Standard points that would have to be made in the one-size-fits-all question
- Explanation of threat models like brute force, shoulder surfing, plaintext leak, or offline cracking
- Advantages and disadvantages of a password manager
- Explanation of how entropy is computed as a result of password generation, not just apparent complexity
- Discussion of memorability vs guessability tradeoffs.
- Ideally, if I have two passwords of yours, it should still be very difficult to guess another password.
- Either explain the most common tricks individually like repetition and changing characters, or walk through how to calculate Kerchoff's principle and, discuss where each should be used.
Pros and Cons of redirecting all dumb trick questions to one new canonical one
Pros:
- Less redundant information and effort explaining things like why a password manager is good, what entropy is, what the threat scenarios are, how cracking works, why it's hard to outsmart password crackers.
- More focus on one good answer to this question rather than hundreds of answers
- Leaner site with less clutter
- Fewer dumb questions that annoy experts
Cons:
- Reduces unique information for each password question asked, making our answers less useful.
- Less Google-friendly design.
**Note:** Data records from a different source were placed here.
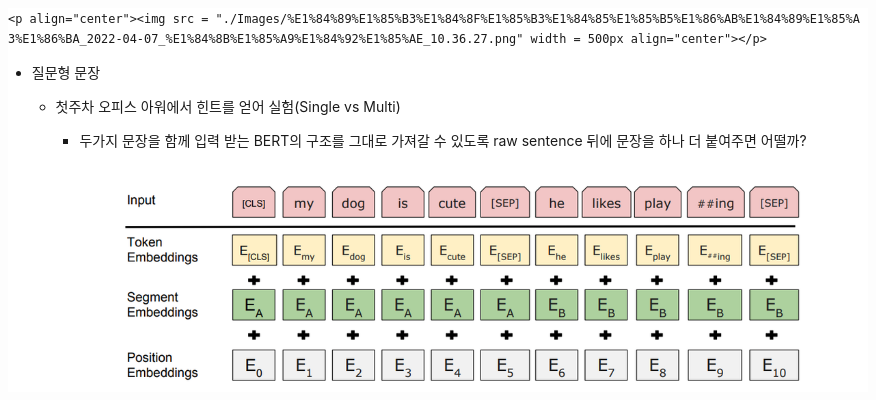    <p align="center"><img src = "./Images/%E1%84%89%E1%85%B3%E1%84%8F%E1%85%B3%E1%84%85%E1%85%B5%E1%86%AB%E1%84%89%E1%85%A3%E1%86%BA_2022-04-07_%E1%84%8B%E1%85%A9%E1%84%92%E1%85%AE_10.36.27.png" width = 500px align="center"></p>

- 질문형 문장
    - 첫주차 오피스 아워에서 힌트를 얻어 실험(Single vs Multi)
        - 두가지 문장을 함께 입력 받는 BERT의 구조를 그대로 가져갈 수 있도록 raw sentence 뒤에 문장을 하나 더 붙여주면 어떨까?
        
        <p align="center"><img src = "./Images/Untitled%206.png" width = 700px align="center"></p>
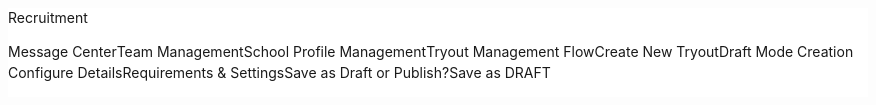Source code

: Recruitment</span></div></foreignObject></g></g><g transform="translate(979.19140625, 1638.2890625)" id="flowchart-S-875" class="node default default flowchart-label"><rect height="33.5" width="126.34375" y="-16.75" x="-63.171875" ry="0" rx="0" style="" class="basic label-container"/><g transform="translate(-55.671875, -9.25)" style="" class="label"><rect/><foreignObject height="18.5" width="111.34375"><div style="display: inline-block; white-space: nowrap;" xmlns="http://www.w3.org/1999/xhtml"><span class="nodeLabel">Message Center</span></div></foreignObject></g></g><g transform="translate(1565.23046875, 1638.2890625)" id="flowchart-T-877" class="node default default flowchart-label"><rect height="33.5" width="148.2890625" y="-16.75" x="-74.14453125" ry="0" rx="0" style="" class="basic label-container"/><g transform="translate(-66.64453125, -9.25)" style="" class="label"><rect/><foreignObject height="18.5" width="133.2890625"><div style="display: inline-block; white-space: nowrap;" xmlns="http://www.w3.org/1999/xhtml"><span class="nodeLabel">Team Management</span></div></foreignObject></g></g><g transform="translate(1793.6484375, 1638.2890625)" id="flowchart-U-879" class="node default default flowchart-label"><rect height="33.5" width="208.546875" y="-16.75" x="-104.2734375" ry="0" rx="0" style="" class="basic label-container"/><g transform="translate(-96.7734375, -9.25)" style="" class="label"><rect/><foreignObject height="18.5" width="193.546875"><div style="display: inline-block; white-space: nowrap;" xmlns="http://www.w3.org/1999/xhtml"><span class="nodeLabel">School Profile Management</span></div></foreignObject></g></g><g transform="translate(323.58984375, 1721.7890625)" id="flowchart-V-881" class="node default default flowchart-label"><rect height="33.5" width="194.3203125" y="-16.75" x="-97.16015625" ry="0" rx="0" style="" class="basic label-container"/><g transform="translate(-89.66015625, -9.25)" style="" class="label"><rect/><foreignObject height="18.5" width="179.3203125"><div style="display: inline-block; white-space: nowrap;" xmlns="http://www.w3.org/1999/xhtml"><span class="nodeLabel">Tryout Management Flow</span></div></foreignObject></g></g><g transform="translate(323.58984375, 1805.2890625)" id="flowchart-W-883" class="node default default flowchart-label"><rect height="33.5" width="148.5" y="-16.75" x="-74.25" ry="0" rx="0" style="" class="basic label-container"/><g transform="translate(-66.75, -9.25)" style="" class="label"><rect/><foreignObject height="18.5" width="133.5"><div style="display: inline-block; white-space: nowrap;" xmlns="http://www.w3.org/1999/xhtml"><span class="nodeLabel">Create New Tryout</span></div></foreignObject></g></g><g transform="translate(323.58984375, 1888.7890625)" id="flowchart-X-885" class="node default default flowchart-label"><rect height="33.5" width="160.0703125" y="-16.75" x="-80.03515625" ry="0" rx="0" style="" class="basic label-container"/><g transform="translate(-72.53515625, -9.25)" style="" class="label"><rect/><foreignObject height="18.5" width="145.0703125"><div style="display: inline-block; white-space: nowrap;" xmlns="http://www.w3.org/1999/xhtml"><span class="nodeLabel">Draft Mode Creation</span></div></foreignObject></g></g><g transform="translate(323.58984375, 1972.2890625)" id="flowchart-Y-887" class="node default default flowchart-label"><rect height="33.5" width="137.9609375" y="-16.75" x="-68.98046875" ry="0" rx="0" style="" class="basic label-container"/><g transform="translate(-61.48046875, -9.25)" style="" class="label"><rect/><foreignObject height="18.5" width="122.9609375"><div style="display: inline-block; white-space: nowrap;" xmlns="http://www.w3.org/1999/xhtml"><span class="nodeLabel">Configure Details</span></div></foreignObject></g></g><g transform="translate(323.58984375, 2055.7890625)" id="flowchart-Z-889" class="node default default flowchart-label"><rect height="33.5" width="190.984375" y="-16.75" x="-95.4921875" ry="0" rx="0" style="" class="basic label-container"/><g transform="translate(-87.9921875, -9.25)" style="" class="label"><rect/><foreignObject height="18.5" width="175.984375"><div style="display: inline-block; white-space: nowrap;" xmlns="http://www.w3.org/1999/xhtml"><span class="nodeLabel">Requirements &amp; Settings</span></div></foreignObject></g></g><g transform="translate(323.58984375, 2234.4296875)" id="flowchart-AA-891" class="node default default flowchart-label"><polygon style="" transform="translate(-111.890625,111.890625)" class="label-container" points="111.890625,0 223.78125,-111.890625 111.890625,-223.78125 0,-111.890625"/><g transform="translate(-87.640625, -9.25)" style="" class="label"><rect/><foreignObject height="18.5" width="175.28125"><div style="display: inline-block; white-space: nowrap;" xmlns="http://www.w3.org/1999/xhtml"><span class="nodeLabel">Save as Draft or Publish?</span></div></foreignObject></g></g><g transform="translate(82.87890625, 2431.5703125)" id="flowchart-BB-893" class="node default default flowchart-label"><rect height="33.5" width="165.7578125" y="-16.75" x="-82.87890625" ry="0" rx="0" style="" class="basic label-container"/><g transform="translate(-75.37890625, -9.25)" style="" class="label"><rect/><foreignObject height="18.5" width="150.7578125"><div style="display: inline-block; white-space: nowrap;" xmlns="http://www.w3.org/1999/xhtml"><span class="nodeLabel">Save as DRAFT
Asking "Does repeating words make my password more secure?" directs you to a page which redirects you to a lengthy general explanation of password strategies instead of going straight to a targeted answer "No, password crackers can predict that, you don't really gain anything by repeating words."
- Would probably result in overzealous behavior, causing good, legitimate questions to be misunderstood and closed.
- Can be offensive to the asker who didn't realize their closed question was dumb and now is told their question doesn't belong here and they should have already found the answer.
Some unique information can be generated for each password scheme:
- Is the scheme recommended by any researchers or websites?
- How usable is this password scheme?
- Is the scheme already covered by common rules in software like hashcat?
- Does the scheme seem like nation-state actors might be able to compromise it?
- Does the scheme seem likely to be misused, compromising it's security?
Even though there are problems with the way it's currently set up, I'd say we keep doing what we're doing. Creating one canonical answer would probably help these dumb trick questions, but creating a canonical answer would be difficult, deciding which questions to close as dupes of it is controversial, and the askers might still find the redirection to a canonical answer unfriendly and unclear.